Abstract

Certain jobs in large projects do not have a unique “location” in the critical-path network; they may be moved into certain slack intervals, for example, or may even be divisible into smaller subtasks, and ‘tucked in’ at several locations. A previous paper gave an analysis of a model in which a single job can be divided up in any manner among an arbitrary number of locations; the resulting algorithm was of the optimal-network-flow type, which can be simply and efficiently solved using available computer codes. The first part of the present paper extends this model to multiple jobs of divisible type. The general approach is via the decomposition method of linear programming; however, the resulting algorithm is again fairly simple. Optimal cost-time solutions, possibly infinite (or optimal network flow solutions, possibly infeasible) are generated by known algorithms.
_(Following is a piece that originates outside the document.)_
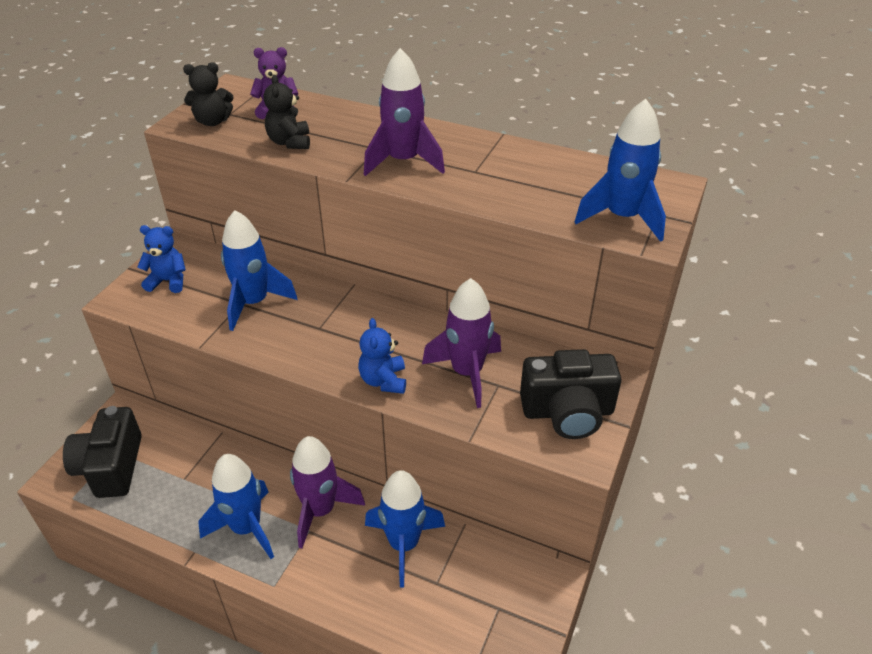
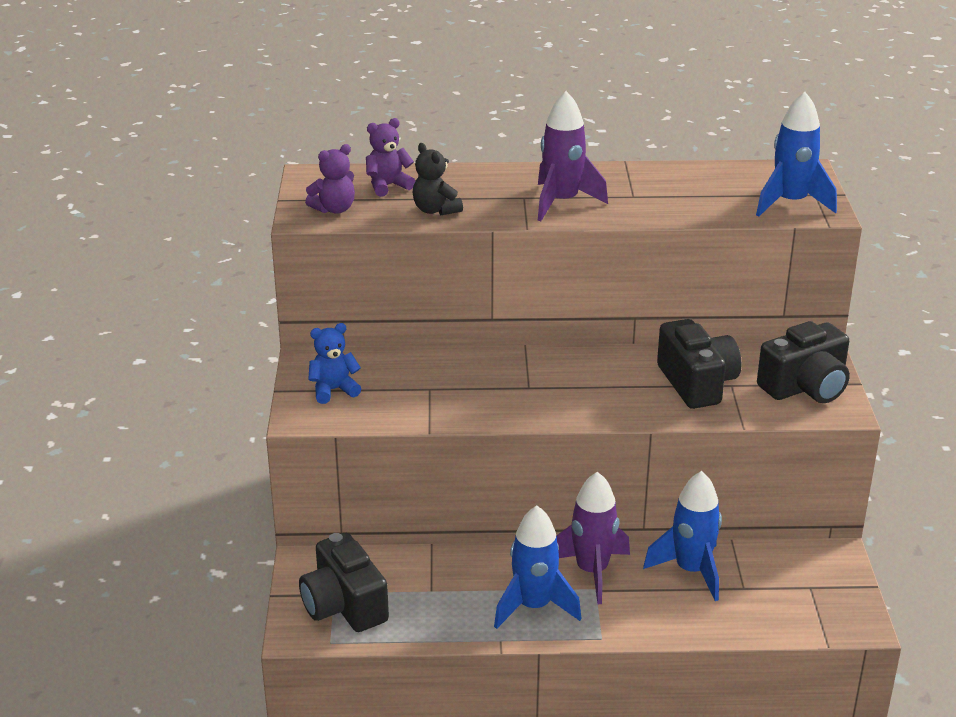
camera: 25 degrees left, 10 degrees down
black teddy bear [183,62,234,126] -> purple teddy bear [305,144,355,214]
blue rocket [221,210,297,331] -> none
blue teddy bear [358,318,406,394] -> none
purple rocket [422,278,501,408] -> black camera [657,319,742,409]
The resulting schedules or cuts are then combined in a simple, special-structure linear program whose dimensionality is equal to the number of divisible groups. Bounds on the nonintegrality of the final allocations can also be determined. When these special jobs can only be moved about the network in their entirety, or in certain indivisible modules, the probblem takes on the form of an integer program. The second part of the paper gives a branch-and-bound procedure for the problem of movable activities, together with efficient heuristics for arbitrating and bounding these locations, using only the ordinary critical-path algorithm. Examples are given for both models.